Selected excerpt:

▼

This is why memory is critical, not just in the paradigm of an American context, but the global troposphere. We don’t have to romanticize about ancient Kemet (modern day Egypt), but it’s important to talk about its greatness. We shouldn’t be covered under the candid view of slavery, AIDS, poverty, and cultural deprivation, instead we should be conscious of everything. Through anthropological research and findings, we now know that everybody was birthed out of Africa. So when we are depicted as less than equal and unmolested of intellectual virtue the world has to notice that thinking started with us. While other civilizations were running around in caves we were birthing logistics, mathematics, and welding the fabric of the world.

Just as the scripture that predicated this essay stated, we must get those stones (memory) and show them, the children, so that they are familiar with the context of where they came from. We must refuse to accept the notion that we started in docile positions of suffering and failure, we must understand that we come from a long lineage of astronomical achievement.

Whenever we attempt to actively attempt to change the white supremacist narrative that they are great for no other reason other than the color of their skin, it is met with controversy. When we challenge this idea of sub-categorical social Darwinism we are made to look inferior or as reverse racist. We must begin to realize that we come from a great people and that we’ve been doing more things than dominant society is willing to give us credit for.

However, when credit is administrated to us an asterisk is always followed by it. Affirmative action, minority scholarships, and political correctness are always the headlines. Again, this is while memory is critical, these social systematic initiatives don’t give us a leg up against others, it does nothing but provide the opportunity for people like Cornel West, LeBron James, Ben Carson, and many others to have a shot at exhibiting their skills and abilities in a wider global kaleidoscope.

▲

Provided material:
▼

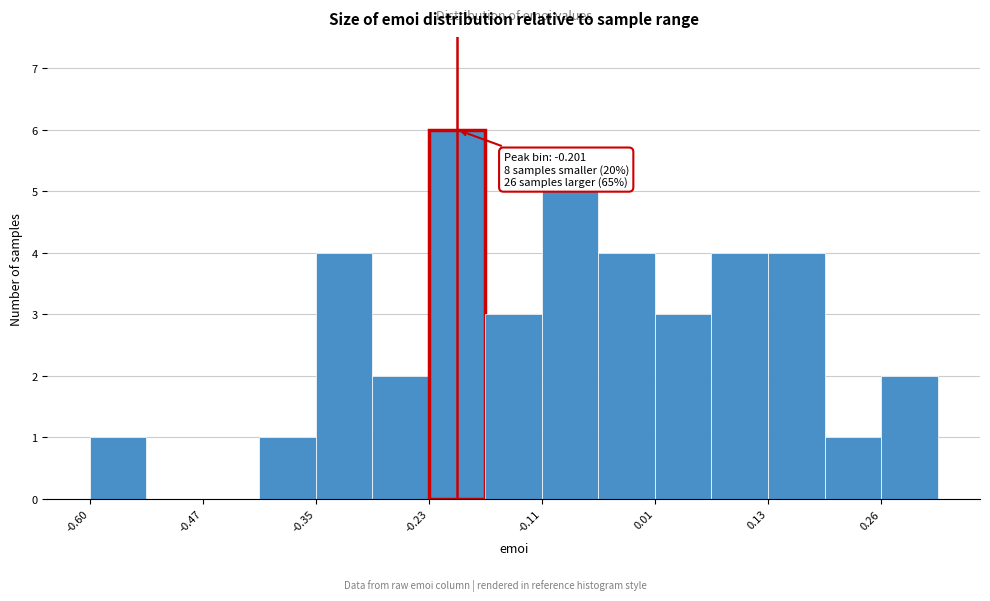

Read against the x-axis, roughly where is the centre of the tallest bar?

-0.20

▲
▼

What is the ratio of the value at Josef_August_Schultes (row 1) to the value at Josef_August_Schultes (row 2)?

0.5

▲

Required work:
[1] Translate this sentence from the passage on memory into Spanish: "Affirmative action, minority scholarships, and political correctness are always the headlines."
[2] Answer these questions from the passage on memory.
(a) What modern-day country does it give for ancient Kemet?
(b) What does it say must be gotten and shown to the children?
(c) Which three things does it say are always the headlines?

Solution list:
[1] La acción afirmativa, las becas para minorías y la corrección política son siempre los titulares.

[2]
(a) Egypt
(b) Those stones (memory)
(c) Affirmative action, minority scholarships, and political correctness